Work request:
With the pictures left aside, write out the entries that follow exactly.

Recorded information:
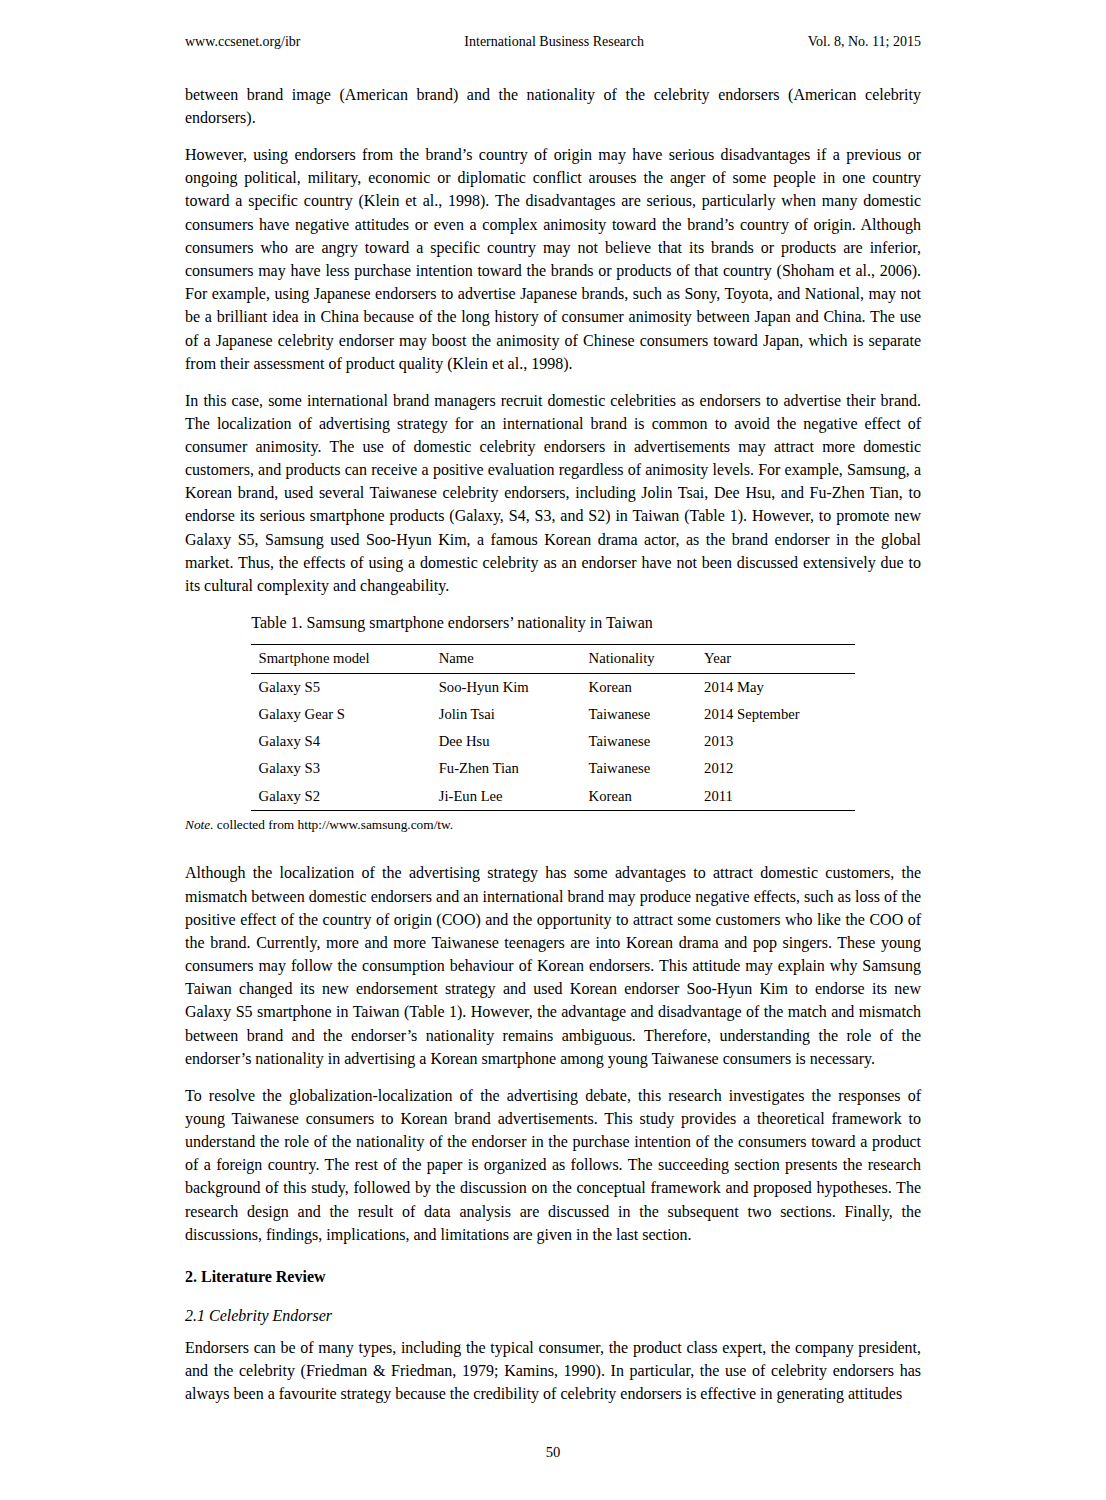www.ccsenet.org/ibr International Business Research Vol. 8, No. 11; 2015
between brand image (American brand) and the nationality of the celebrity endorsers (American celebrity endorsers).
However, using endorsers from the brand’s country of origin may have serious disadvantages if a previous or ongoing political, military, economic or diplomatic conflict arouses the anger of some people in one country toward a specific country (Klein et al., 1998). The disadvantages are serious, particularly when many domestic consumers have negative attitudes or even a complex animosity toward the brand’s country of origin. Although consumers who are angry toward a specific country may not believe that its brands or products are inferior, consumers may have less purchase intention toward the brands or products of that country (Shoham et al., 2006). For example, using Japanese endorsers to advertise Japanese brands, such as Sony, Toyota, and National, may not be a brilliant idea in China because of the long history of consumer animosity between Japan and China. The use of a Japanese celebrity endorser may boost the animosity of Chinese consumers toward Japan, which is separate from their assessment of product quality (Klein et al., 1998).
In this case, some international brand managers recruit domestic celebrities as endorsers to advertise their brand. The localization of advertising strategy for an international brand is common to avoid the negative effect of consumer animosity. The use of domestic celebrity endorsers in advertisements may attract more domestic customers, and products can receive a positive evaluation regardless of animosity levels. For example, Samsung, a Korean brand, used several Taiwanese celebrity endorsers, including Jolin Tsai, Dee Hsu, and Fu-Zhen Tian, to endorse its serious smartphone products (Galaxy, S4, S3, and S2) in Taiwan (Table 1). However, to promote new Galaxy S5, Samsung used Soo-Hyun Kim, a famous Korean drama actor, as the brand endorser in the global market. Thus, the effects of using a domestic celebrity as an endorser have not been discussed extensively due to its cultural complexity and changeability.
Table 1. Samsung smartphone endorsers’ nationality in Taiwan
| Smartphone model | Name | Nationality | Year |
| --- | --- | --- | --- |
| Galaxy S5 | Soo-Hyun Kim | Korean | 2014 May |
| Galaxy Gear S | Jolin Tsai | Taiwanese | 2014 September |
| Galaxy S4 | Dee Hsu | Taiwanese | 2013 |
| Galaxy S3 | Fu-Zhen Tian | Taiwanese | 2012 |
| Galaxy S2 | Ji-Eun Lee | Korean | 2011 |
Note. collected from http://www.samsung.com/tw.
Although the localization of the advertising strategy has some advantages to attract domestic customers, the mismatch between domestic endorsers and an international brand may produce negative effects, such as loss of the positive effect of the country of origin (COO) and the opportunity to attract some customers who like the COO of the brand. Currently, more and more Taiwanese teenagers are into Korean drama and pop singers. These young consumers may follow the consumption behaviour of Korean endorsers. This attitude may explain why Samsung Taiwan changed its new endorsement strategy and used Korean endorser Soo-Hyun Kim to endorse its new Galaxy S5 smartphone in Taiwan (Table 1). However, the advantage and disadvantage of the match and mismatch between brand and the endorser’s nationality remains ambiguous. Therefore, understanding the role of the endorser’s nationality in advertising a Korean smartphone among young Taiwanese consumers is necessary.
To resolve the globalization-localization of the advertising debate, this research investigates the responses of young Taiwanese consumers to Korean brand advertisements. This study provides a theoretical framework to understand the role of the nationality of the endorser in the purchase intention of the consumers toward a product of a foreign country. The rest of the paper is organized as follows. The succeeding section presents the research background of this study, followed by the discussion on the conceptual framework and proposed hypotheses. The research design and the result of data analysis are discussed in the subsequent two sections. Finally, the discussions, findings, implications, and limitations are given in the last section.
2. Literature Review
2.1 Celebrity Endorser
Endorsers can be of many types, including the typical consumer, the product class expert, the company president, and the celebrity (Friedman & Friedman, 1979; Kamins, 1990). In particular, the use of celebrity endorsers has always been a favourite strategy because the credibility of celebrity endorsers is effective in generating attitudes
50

Solution:
www.ccsenet.org/ibr International Business Research Vol. 8, No. 11; 2015
between brand image (American brand) and the nationality of the celebrity endorsers (American celebrity endorsers).
However, using endorsers from the brand’s country of origin may have serious disadvantages if a previous or ongoing political, military, economic or diplomatic conflict arouses the anger of some people in one country toward a specific country (Klein et al., 1998). The disadvantages are serious, particularly when many domestic consumers have negative attitudes or even a complex animosity toward the brand’s country of origin. Although consumers who are angry toward a specific country may not believe that its brands or products are inferior, consumers may have less purchase intention toward the brands or products of that country (Shoham et al., 2006). For example, using Japanese endorsers to advertise Japanese brands, such as Sony, Toyota, and National, may not be a brilliant idea in China because of the long history of consumer animosity between Japan and China. The use of a Japanese celebrity endorser may boost the animosity of Chinese consumers toward Japan, which is separate from their assessment of product quality (Klein et al., 1998).
In this case, some international brand managers recruit domestic celebrities as endorsers to advertise their brand. The localization of advertising strategy for an international brand is common to avoid the negative effect of consumer animosity. The use of domestic celebrity endorsers in advertisements may attract more domestic customers, and products can receive a positive evaluation regardless of animosity levels. For example, Samsung, a Korean brand, used several Taiwanese celebrity endorsers, including Jolin Tsai, Dee Hsu, and Fu-Zhen Tian, to endorse its serious smartphone products (Galaxy, S4, S3, and S2) in Taiwan (Table 1). However, to promote new Galaxy S5, Samsung used Soo-Hyun Kim, a famous Korean drama actor, as the brand endorser in the global market. Thus, the effects of using a domestic celebrity as an endorser have not been discussed extensively due to its cultural complexity and changeability.
Table 1. Samsung smartphone endorsers’ nationality in Taiwan
| Smartphone model | Name | Nationality | Year |
| --- | --- | --- | --- |
| Galaxy S5 | Soo-Hyun Kim | Korean | 2014 May |
| Galaxy Gear S | Jolin Tsai | Taiwanese | 2014 September |
| Galaxy S4 | Dee Hsu | Taiwanese | 2013 |
| Galaxy S3 | Fu-Zhen Tian | Taiwanese | 2012 |
| Galaxy S2 | Ji-Eun Lee | Korean | 2011 |
Note. collected from http://www.samsung.com/tw.
Although the localization of the advertising strategy has some advantages to attract domestic customers, the mismatch between domestic endorsers and an international brand may produce negative effects, such as loss of the positive effect of the country of origin (COO) and the opportunity to attract some customers who like the COO of the brand. Currently, more and more Taiwanese teenagers are into Korean drama and pop singers. These young consumers may follow the consumption behaviour of Korean endorsers. This attitude may explain why Samsung Taiwan changed its new endorsement strategy and used Korean endorser Soo-Hyun Kim to endorse its new Galaxy S5 smartphone in Taiwan (Table 1). However, the advantage and disadvantage of the match and mismatch between brand and the endorser’s nationality remains ambiguous. Therefore, understanding the role of the endorser’s nationality in advertising a Korean smartphone among young Taiwanese consumers is necessary.
To resolve the globalization-localization of the advertising debate, this research investigates the responses of young Taiwanese consumers to Korean brand advertisements. This study provides a theoretical framework to understand the role of the nationality of the endorser in the purchase intention of the consumers toward a product of a foreign country. The rest of the paper is organized as follows. The succeeding section presents the research background of this study, followed by the discussion on the conceptual framework and proposed hypotheses. The research design and the result of data analysis are discussed in the subsequent two sections. Finally, the discussions, findings, implications, and limitations are given in the last section.
2. Literature Review
2.1 Celebrity Endorser
Endorsers can be of many types, including the typical consumer, the product class expert, the company president, and the celebrity (Friedman & Friedman, 1979; Kamins, 1990). In particular, the use of celebrity endorsers has always been a favourite strategy because the credibility of celebrity endorsers is effective in generating attitudes
50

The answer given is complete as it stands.